▶ Exercise instructions
Check each line of the listing for the word "rule" and report the ones that have it.

▶ Provided data

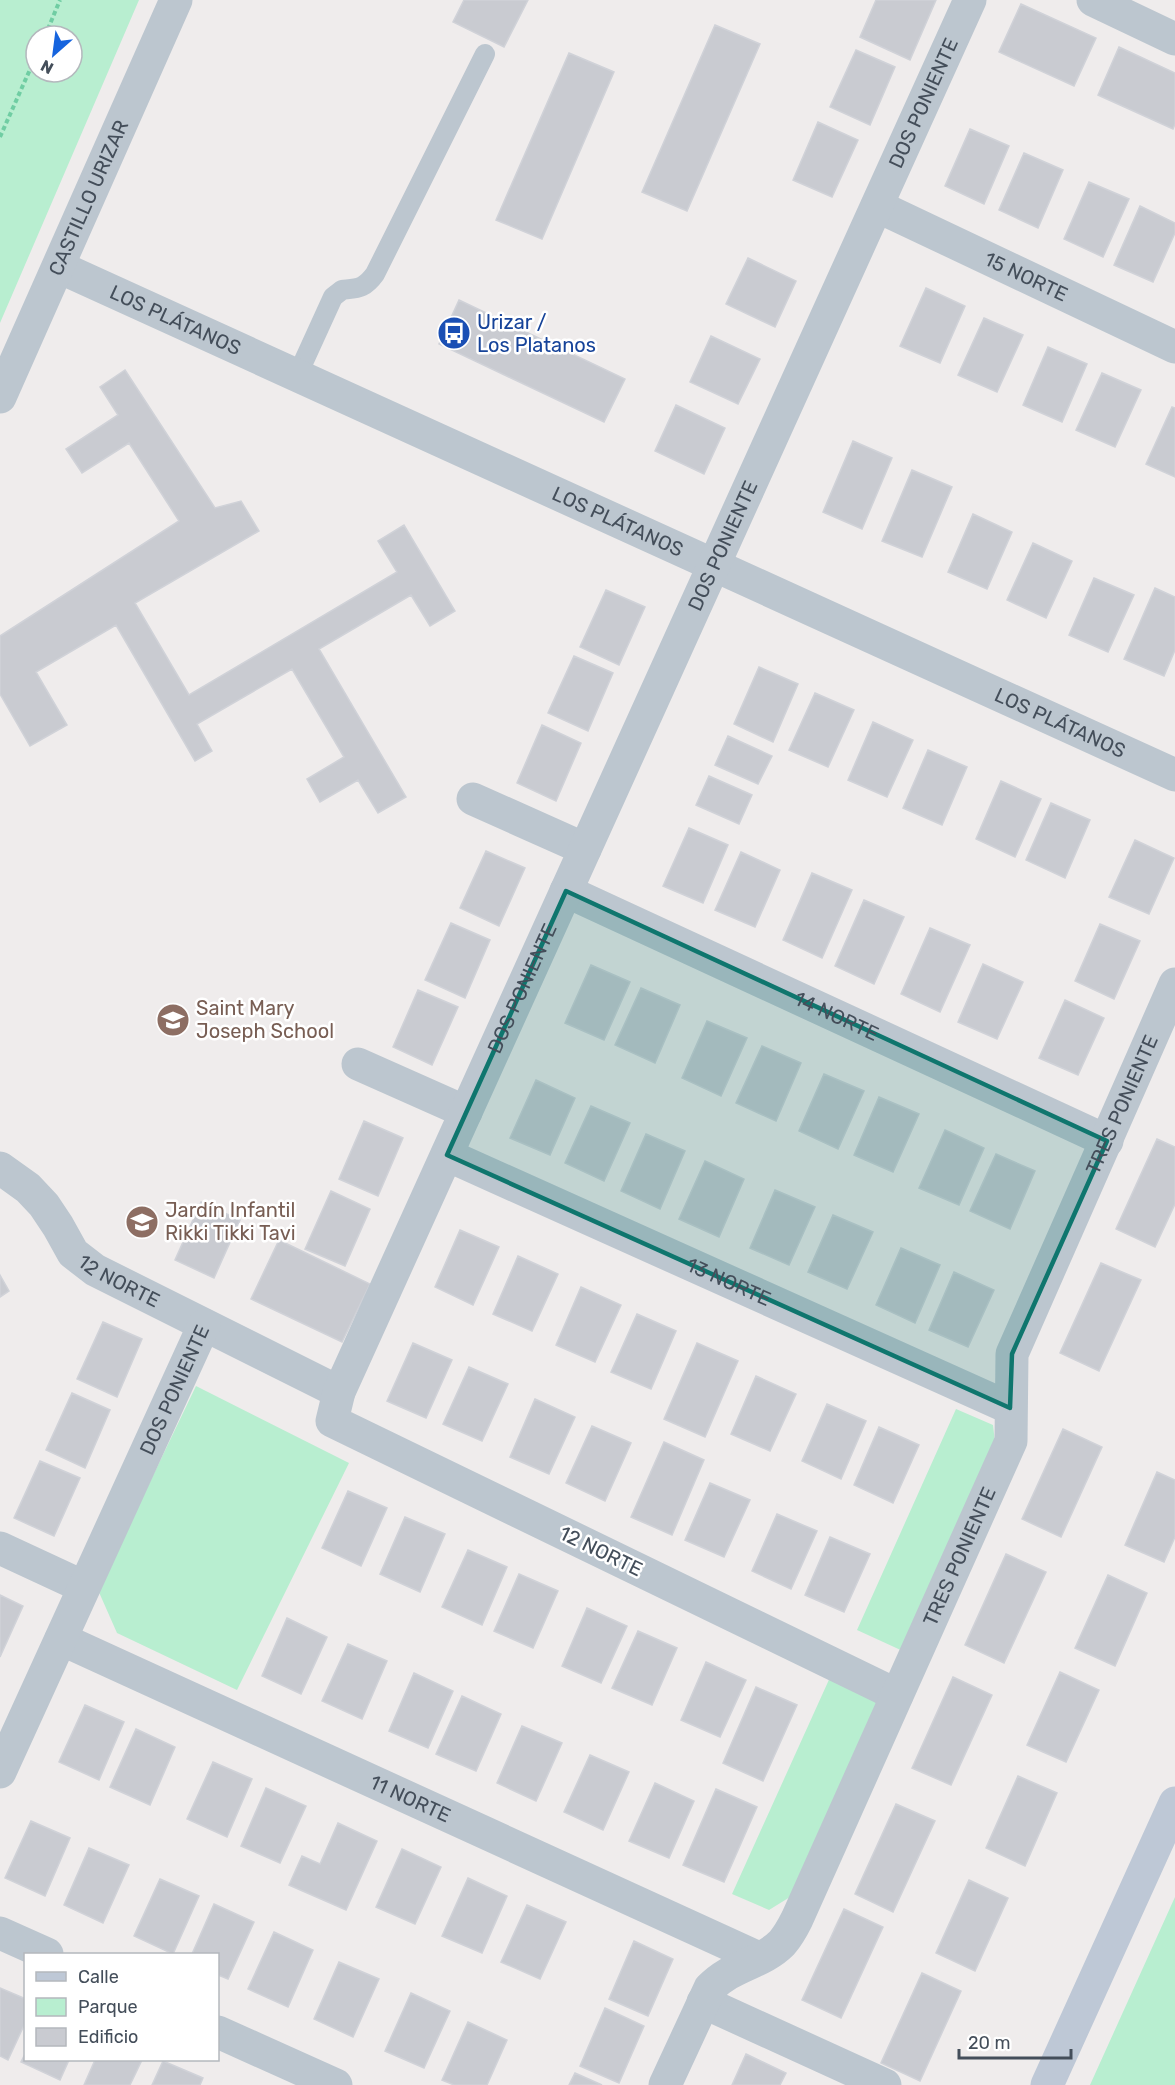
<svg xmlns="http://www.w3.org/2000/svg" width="1175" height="2085" viewBox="0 0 1175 2085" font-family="Rubik,sans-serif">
  <rect width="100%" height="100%" fill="#efecec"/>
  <!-- green -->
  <path fill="#b8eed0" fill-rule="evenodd" d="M0 0H139L0 323ZM36 36H72V72H36Z
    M196 1386 349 1463 237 1690 117 1633 98 1590Z
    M956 1409 993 1425 996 1451 905 1652 857 1630Z
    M832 1673 881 1695 790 1897 769 1910 732 1894Z
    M1175 1897V2085H1090Z"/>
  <!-- building -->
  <path fill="#c9cbd1" stroke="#d0d2d8" stroke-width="1.5" d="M464 0H528L504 47 453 22Z
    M876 0H936L910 60 860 37Z
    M1021 4 1096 38 1074 86 999 52Z
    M715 25 760 44 687 211 642 192Z
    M1119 47 1175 73V124L1173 129 1098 95Z
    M856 50 895 67 870 125 830 107Z
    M569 53 614 72 542 239 496 220Z
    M818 122 858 140 832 197 793 180Z
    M970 129 1009 146 984 204 945 186Z
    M1024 153 1063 170 1038 228 999 210Z
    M1089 182 1129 199 1103 257 1064 239Z
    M1140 206 1175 223V233L1153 282 1114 265Z
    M748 258 796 281 775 327 726 304Z
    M926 288 965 306 940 363 900 346Z
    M459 300 625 379 604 422 439 344Z
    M984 318 1023 335 997 392 958 375Z
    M711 336 760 359 738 404 690 382Z
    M1048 347 1087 364 1062 422 1023 405Z
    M125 370 215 508 241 501 259 531 135 603 189 695 397 572 378 541 404 525 455 611 430 626 411 595 319 649 406 797 378 813 358 780 320 802 307 779 344 757 292 669 197 724 212 751 195 761 116 625 36 672 67 725 30 746 0 694V636L179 521 129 443 82 473 66 449 118 415 100 387Z
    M1102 373 1141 390 1115 447 1076 430Z
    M676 405 725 428 704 474 655 451Z
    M1172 407 1175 408V477L1146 464Z
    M853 441 892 458 862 529 823 512Z
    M912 470 952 487 922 557 882 541Z
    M973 514 1012 532 987 589 948 572Z
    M1033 543 1072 561 1046 618 1007 600Z
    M1094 578 1134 595 1108 652 1069 635Z
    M1155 588 1175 597V650L1164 676 1124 659Z
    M606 590 645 607 619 665 580 647Z
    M574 656 613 673 588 731 548 713Z
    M759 667 798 684 773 742 734 724Z
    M815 693 854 710 828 767 789 750Z
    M873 722 913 740 887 797 848 780Z
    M542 725 581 743 556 801 517 783Z
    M728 736 772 756 758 784 715 765Z
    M928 750 967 767 942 825 903 808Z
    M709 776 752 795 739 824 696 805Z
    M1001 781 1041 799 1015 857 976 839Z
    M1051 803 1090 820 1065 878 1026 860Z
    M689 828 728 845 703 903 663 886Z
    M1135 840 1174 858 1149 914 1109 897Z
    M486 851 525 868 499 926 460 908Z
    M741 852 780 870 755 927 715 910Z
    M812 873 852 890 822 958 783 940Z
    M864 900 904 917 874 984 835 966Z
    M451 923 490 940 465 998 425 980Z
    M1100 924 1140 941 1114 999 1075 981Z
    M930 928 970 945 940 1012 901 994Z
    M983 964 1023 982 997 1039 958 1022Z
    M591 965 630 982 604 1040 565 1023Z
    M641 988 680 1005 655 1063 615 1045Z
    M418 990 458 1007 432 1065 393 1047Z
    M1065 1000 1104 1018 1078 1075 1039 1058Z
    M707 1021 747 1038 721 1096 682 1078Z
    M762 1046 801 1063 776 1121 736 1103Z
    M824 1074 864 1091 838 1149 799 1131Z
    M536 1080 575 1098 550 1155 510 1138Z
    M879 1097 919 1114 893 1172 854 1155Z
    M591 1106 630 1123 604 1181 565 1163Z
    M364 1121 403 1138 378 1196 339 1179Z
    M945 1130 984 1148 959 1205 919 1188Z
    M646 1134 685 1151 660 1209 621 1191Z
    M1157 1139 1175 1147V1204L1155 1247 1116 1229Z
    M996 1154 1035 1171 1010 1229 970 1211Z
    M705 1161 744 1179 719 1237 679 1219Z
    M775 1190 815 1207 789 1265 750 1248Z
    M331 1191 370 1209 345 1266 305 1249Z
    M201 1202 240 1220 214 1278 175 1260Z
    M833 1215 873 1232 847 1289 808 1272Z
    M460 1230 499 1247 473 1305 435 1287Z
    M279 1240 370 1284 342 1342 251 1299Z
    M901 1248 940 1265 915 1323 876 1305Z
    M518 1256 558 1274 532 1331 493 1314Z
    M1101 1263 1141 1280 1099 1371 1060 1353Z
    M954 1272 994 1290 968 1347 929 1330Z
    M0 1275 9 1291 0 1297Z
    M581 1287 621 1305 595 1362 556 1345Z
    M637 1314 676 1331 651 1389 611 1372Z
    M103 1322 142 1339 117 1397 77 1379Z
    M413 1343 452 1360 426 1418 387 1401Z
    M697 1343 738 1361 705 1437 664 1419Z
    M469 1367 508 1384 482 1441 443 1424Z
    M756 1376 796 1394 770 1451 731 1434Z
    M72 1393 110 1410 85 1468 46 1450Z
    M535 1399 575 1417 549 1474 510 1457Z
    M827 1404 866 1421 841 1479 802 1461Z
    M592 1426 631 1443 605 1501 566 1483Z
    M879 1427 919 1445 893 1503 854 1485Z
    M1063 1429 1102 1447 1061 1537 1022 1519Z
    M664 1442 704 1460 672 1535 631 1517Z
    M40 1461 80 1478 54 1536 14 1518Z
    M1157 1472 1175 1480V1537L1164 1562 1125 1545Z
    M710 1483 750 1500 724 1557 685 1540Z
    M348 1491 387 1508 361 1566 322 1548Z
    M777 1514 817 1531 791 1589 752 1571Z
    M405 1517 445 1534 420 1592 380 1574Z
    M830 1537 870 1554 844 1612 805 1595Z
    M468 1550 507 1567 482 1625 442 1607Z
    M1006 1554 1046 1572 1004 1663 965 1645Z
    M519 1574 558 1591 533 1648 494 1631Z
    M1108 1575 1147 1593 1115 1666 1075 1648Z
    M0 1595 23 1606 0 1657Z
    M587 1608 627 1626 601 1683 562 1666Z
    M287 1618 327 1637 301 1694 262 1676Z
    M638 1631 677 1648 652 1705 612 1688Z
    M348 1644 387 1661 362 1719 322 1701Z
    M706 1662 746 1680 720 1737 681 1720Z
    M1060 1672 1099 1690 1066 1762 1027 1745Z
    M414 1673 453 1691 428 1748 389 1731Z
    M953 1677 992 1695 951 1785 912 1768Z
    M756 1687 797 1705 763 1781 723 1763Z
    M462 1696 501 1714 476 1771 436 1754Z
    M85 1705 124 1722 99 1780 59 1762Z
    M522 1726 562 1743 536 1801 497 1783Z
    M136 1729 175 1747 150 1805 110 1787Z
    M590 1755 629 1772 603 1830 564 1812Z
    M213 1762 252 1779 227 1837 187 1819Z
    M1018 1776 1057 1793 1025 1866 986 1848Z
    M655 1783 694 1801 669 1858 629 1841Z
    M266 1788 306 1806 280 1863 241 1846Z
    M716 1789 757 1807 724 1882 683 1865Z
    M896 1804 935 1821 893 1912 855 1894Z
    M31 1821 70 1838 45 1896 5 1878Z
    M338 1823 377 1841 346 1910 289 1885 302 1856 320 1864Z
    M89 1848 129 1865 103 1923 64 1905Z
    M402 1849 441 1867 415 1924 376 1907Z
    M468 1878 507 1896 482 1953 442 1936Z
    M160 1879 199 1896 173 1954 134 1936Z
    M969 1880 1008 1898 975 1971 936 1953Z
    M214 1904 254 1922 228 1979 218 1975V1954H192Z
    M527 1905 566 1922 540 1979 501 1962Z
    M844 1909 883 1927 841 2018 802 2000Z
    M274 1932 313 1950 288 2007 248 1989Z
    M634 1941 673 1959 648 2016 609 1999Z
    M339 1962 379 1979 353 2037 314 2019Z
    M922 1973 961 1991 920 2081 881 2063Z
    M0 1988 26 1999V2021L8 2060 0 2056Z
    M411 1993 450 2011 424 2068 385 2051Z
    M605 2008 644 2026 619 2083 580 2066Z
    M468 2022 507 2040 487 2085H454L442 2080Z
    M26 2052V2060H69L60 2080 21 2062Z
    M746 2054 786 2073 780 2085H732Z
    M95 2060H142L130 2085H84Z
    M163 2061 203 2078 200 2085H152Z
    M575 2073 602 2085H569Z"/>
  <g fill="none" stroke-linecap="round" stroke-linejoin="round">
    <!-- path -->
    <path stroke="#70cda3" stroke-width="4" stroke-dasharray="4.5 3" stroke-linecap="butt" d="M45 36 60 0
      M0 137 36 56"/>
    <!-- lane -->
    <path stroke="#bcc6cf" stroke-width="20" d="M297 376 333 297 342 290C358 288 364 289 375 274L485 54"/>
    <!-- street -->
    <g stroke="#bcc6cf" stroke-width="33">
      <path d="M1093 0 1175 39"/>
      <path id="s1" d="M877 206 1175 347"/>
      <path id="s2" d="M59 267 1175 775"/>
      <path id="s3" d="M0 397 176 0"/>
      <path d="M473 799 585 849"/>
      <path id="s4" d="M566 891 1107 1141"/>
      <path d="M358 1064 466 1112"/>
      <path id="s5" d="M447 1155 1010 1408"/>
      <path id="s6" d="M0 1168 28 1188 44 1205 58 1226 73 1253 95 1270 339 1392"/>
      <path d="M0 1548 84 1587"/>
      <path id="s7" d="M61 1639 759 1958"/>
      <path id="s8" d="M897 1695 332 1421 339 1392 970 0"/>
      <path id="s9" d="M0 1772 204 1325"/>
      <path d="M0 1933 47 1954"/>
      <path d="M703 2002 885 2085"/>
      <path d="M218 2032 336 2085"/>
      <path id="s10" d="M665 2085 710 1988C732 1965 761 1964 782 1943 788 1936 793 1927 797 1919L1011 1441 1012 1354 1175 984"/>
    </g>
    <!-- secondary -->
    <path stroke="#bec8d6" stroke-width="33" d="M1047 2085 1175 1803"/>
  </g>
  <!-- marked area -->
  <path fill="#0f766e" fill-opacity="0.2" stroke="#0f766e" stroke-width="4.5" stroke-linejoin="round" d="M566 891 1107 1141 1012 1354 1010 1408 447 1155Z"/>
  <!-- icons -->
  <defs>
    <g id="bus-disc" transform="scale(1.725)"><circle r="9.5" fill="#1a4fb4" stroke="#fff"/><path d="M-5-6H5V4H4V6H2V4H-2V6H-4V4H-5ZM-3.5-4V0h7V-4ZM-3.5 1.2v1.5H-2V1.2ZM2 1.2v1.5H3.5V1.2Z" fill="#fff"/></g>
    <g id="school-disc" transform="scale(1.725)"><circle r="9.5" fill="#8d6e63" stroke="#fff"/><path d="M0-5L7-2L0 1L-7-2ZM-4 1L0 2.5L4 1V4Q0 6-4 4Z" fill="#fff"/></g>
  </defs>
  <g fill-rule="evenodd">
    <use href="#bus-disc" x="454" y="333"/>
    <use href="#school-disc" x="173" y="1020"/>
    <use href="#school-disc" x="142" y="1222"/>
  </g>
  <g text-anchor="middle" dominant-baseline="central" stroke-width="5" stroke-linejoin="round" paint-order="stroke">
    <!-- street labels -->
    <g font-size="20" fill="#444e5a" stroke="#fff">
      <text stroke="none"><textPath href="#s8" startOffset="2073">DOS PONIENTE</textPath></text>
      <text stroke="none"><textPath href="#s3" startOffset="218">CASTILLO URIZAR</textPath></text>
      <text stroke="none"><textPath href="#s1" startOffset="165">15 NORTE</textPath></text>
      <text stroke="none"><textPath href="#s2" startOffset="128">LOS PLÁTANOS</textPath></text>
      <text stroke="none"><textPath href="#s2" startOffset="614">LOS PLÁTANOS</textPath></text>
      <text stroke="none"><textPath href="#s8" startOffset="1587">DOS PONIENTE</textPath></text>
      <text stroke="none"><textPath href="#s2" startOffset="1100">LOS PLÁTANOS</textPath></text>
      <text stroke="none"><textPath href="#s8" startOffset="1101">DOS PONIENTE</textPath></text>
      <text stroke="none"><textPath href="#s4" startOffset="298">14 NORTE</textPath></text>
      <text stroke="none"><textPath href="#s10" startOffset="1104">TRES PONIENTE</textPath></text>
      <text stroke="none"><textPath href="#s6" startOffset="168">12 NORTE</textPath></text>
      <text stroke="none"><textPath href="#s5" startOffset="309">13 NORTE</textPath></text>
      <text stroke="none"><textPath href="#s9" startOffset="420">DOS PONIENTE</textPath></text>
      <text transform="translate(601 1551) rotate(26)">12 NORTE</text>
      <text stroke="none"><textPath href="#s10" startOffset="618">TRES PONIENTE</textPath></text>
      <text stroke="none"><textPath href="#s7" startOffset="384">11 NORTE</textPath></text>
    </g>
    <!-- transit labels -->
    <g font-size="20" fill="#164399" stroke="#fff" text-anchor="start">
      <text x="477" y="322">Urizar /<tspan x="477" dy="23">Los Platanos</tspan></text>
    </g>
    <!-- education labels -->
    <g font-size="20" fill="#785e54" stroke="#fff" text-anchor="start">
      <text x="196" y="1008">Saint Mary<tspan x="196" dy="23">Joseph School</tspan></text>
      <text x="165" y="1210">Jardín Infantil<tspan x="165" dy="23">Rikki Tikki Tavi</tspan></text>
    </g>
  </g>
  <!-- legend -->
  <rect x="24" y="1953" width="195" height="108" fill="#ffffff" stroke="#b4b8bd" stroke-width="1.5"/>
  <rect x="36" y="1972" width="30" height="9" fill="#bec8d6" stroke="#b4b8bd" stroke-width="1.5"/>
  <text x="78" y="1983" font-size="18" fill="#444e5a">Calle</text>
  <rect x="36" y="1998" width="30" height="18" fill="#b8eed0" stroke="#b4b8bd" stroke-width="1.5"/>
  <text x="78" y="2013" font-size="18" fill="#444e5a">Parque</text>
  <rect x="36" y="2028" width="30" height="18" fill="#c9cbd1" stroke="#b4b8bd" stroke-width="1.5"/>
  <text x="78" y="2043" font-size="18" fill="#444e5a">Edificio</text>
  <!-- north arrow -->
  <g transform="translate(54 54) rotate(208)"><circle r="28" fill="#ffffff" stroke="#b4b8bd" stroke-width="1.5"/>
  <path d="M0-4.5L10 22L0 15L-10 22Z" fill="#1664de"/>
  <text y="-9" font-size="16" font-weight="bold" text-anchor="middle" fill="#444e5a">N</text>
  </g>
  <!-- scale -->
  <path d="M959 2049v9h112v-9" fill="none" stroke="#444e5a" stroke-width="3"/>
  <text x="968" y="2049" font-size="18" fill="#444e5a" stroke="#ffffff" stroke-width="4.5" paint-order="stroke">20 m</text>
</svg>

▶ Answer space
  <path fill="#b8eed0" fill-rule="evenodd" d="M0 0H139L0 323ZM36 36H72V72H36Z
  <g fill-rule="evenodd">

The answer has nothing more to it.